Winnenden. Lisa Reichardt fühlt sich wohl bei ihrer Kandidatur fürs Winnender Mädle. Die erste Zusammenkunft mit den anderen Bewerberinnen war ganz entspannt, findet sie: „Einige habe ich schon gekannt. Wir kommen gut miteinander klar. Keine ist eifersüchtig, wenn die andere gewinnt.“

Bei Reichardts zuhause wird täglich die Winnender Zeitung gelesen. Eines Tages sagte Lisas Vater: „Die Wahl fürs Mädle isch wieder. Willsch dich ned bewerben?“ Lisa überlegte kurz und bewarb sich aus einem einzigen Grund: Ihr liegt viel an Winnenden.

Die Feuerwehrfrau

Am Hungerberg ist sie aufgewachsen, ging dort zur Grundschule, wechselte nach Leutenbach an die Werkrealschule, welche ja nicht weit vom Hungerberg entfernt, aber halt doch nicht in Winnenden ist.

Ihre Winnenden-Bindung entwickelte sich, als sie zur Jugendfeuerwehr ging. „Das Gerätehaus Mitte ist meine zweite Heimat. Die Leute dort sind toll“. Sie ist jetzt aktives Mitglied in der Feuerwehr, arbeitet mit in einem Team und sagt sich: Eigentlich ist die Freiwillige Feuerwehr Winnenden dafür da, dass die Stadt erhalten bleibt, so wie sie ist.

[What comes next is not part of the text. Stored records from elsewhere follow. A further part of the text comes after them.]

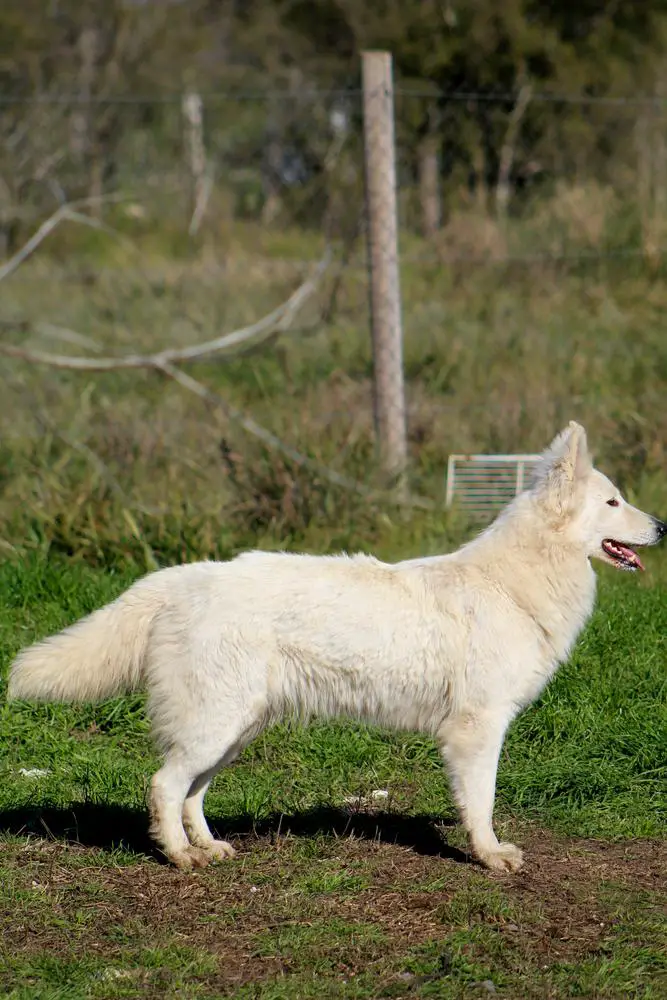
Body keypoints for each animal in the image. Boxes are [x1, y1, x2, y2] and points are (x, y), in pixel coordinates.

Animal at [6, 426, 667, 872]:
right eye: (613, 502)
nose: (662, 526)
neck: (514, 582)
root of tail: (179, 578)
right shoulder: (477, 729)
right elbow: (480, 804)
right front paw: (489, 856)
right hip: (215, 726)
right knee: (163, 787)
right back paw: (179, 858)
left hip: (232, 730)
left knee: (191, 792)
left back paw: (209, 847)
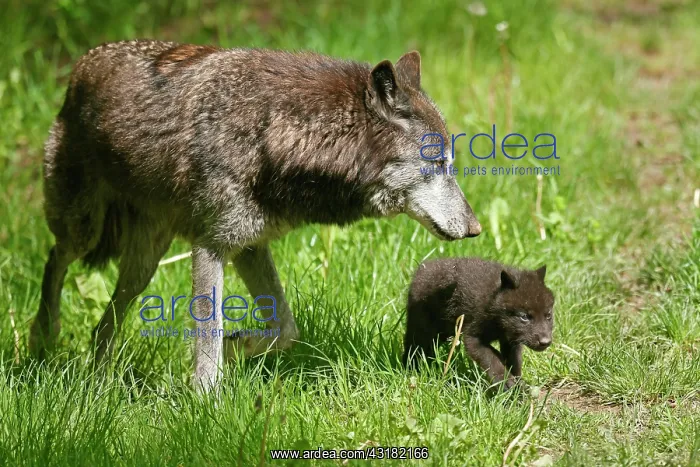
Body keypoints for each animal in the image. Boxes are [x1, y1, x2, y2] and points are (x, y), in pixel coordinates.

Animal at [29, 40, 482, 392]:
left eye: (451, 163)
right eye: (438, 163)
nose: (476, 228)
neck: (279, 134)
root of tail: (82, 64)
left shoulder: (249, 246)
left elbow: (284, 330)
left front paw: (238, 346)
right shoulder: (210, 248)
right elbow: (208, 338)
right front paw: (205, 403)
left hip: (144, 264)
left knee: (103, 322)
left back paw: (98, 378)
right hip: (85, 229)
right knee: (54, 259)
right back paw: (42, 338)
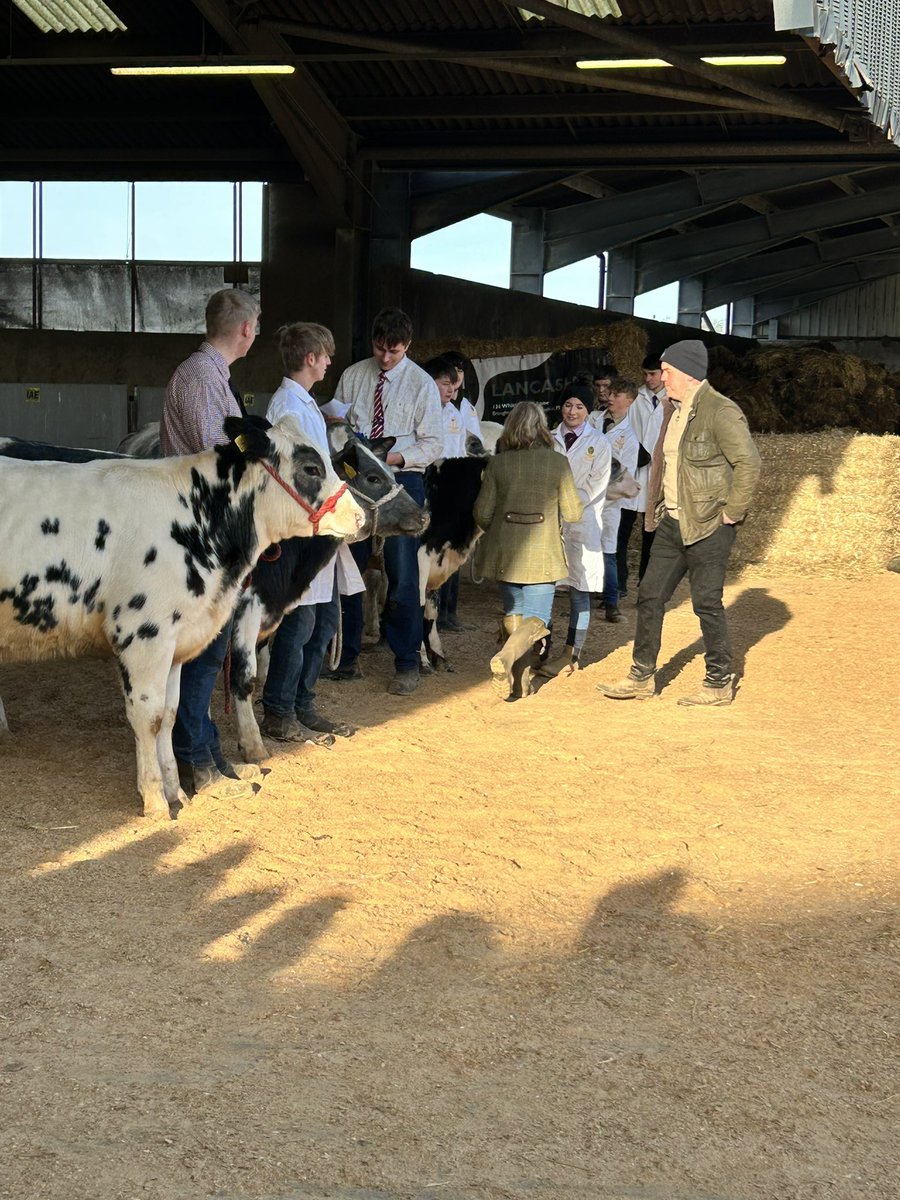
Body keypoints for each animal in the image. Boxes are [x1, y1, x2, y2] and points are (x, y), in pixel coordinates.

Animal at [1, 417, 367, 820]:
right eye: (311, 468)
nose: (361, 517)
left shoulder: (177, 642)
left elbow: (170, 714)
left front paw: (176, 790)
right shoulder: (144, 637)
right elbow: (149, 717)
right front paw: (155, 799)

Natürlich ist Lisa auch deshalb bei der Feuerwehr, weil sie die Leute mag, weil sie weiß, dass sich alle gegenseitig aufeinander verlassen können, weil die Feuerwehr eine gute Gemeinschaft ist, und weil sie spürt, dass ihre Kameraden die Stadt mögen.

Zukunft in Winnenden

Viele 18-jährige haben Fernweh, wollen nach der Schule möglichst ans andere Ende der Welt, nach Australien oder Neuseeland. Und Lisa? „Fernweh kenne ich auch. Ich möchte schon mal in die USA, aber ich möchte auch wieder zurückkommen in absehbarer Zeit.“

Ihre Zukunft sieht Lisa in Winnenden. „Dass ich hier ganz weggehe, kann ich mir nicht vorstellen. Ich will schauen, dass ich hier einen Job bekomme.“ Im Moment geht sie in Backnang auf die Gewerbliche Schule und bereitet die Mittlere Reife vor. Danach geht sie weiter auf die Schule oder in eine Ausbildung, möchte aber weiterhin in Winnenden wohnen und würde gerne als Winnender Mädle ihre Heimatstadt präsentieren.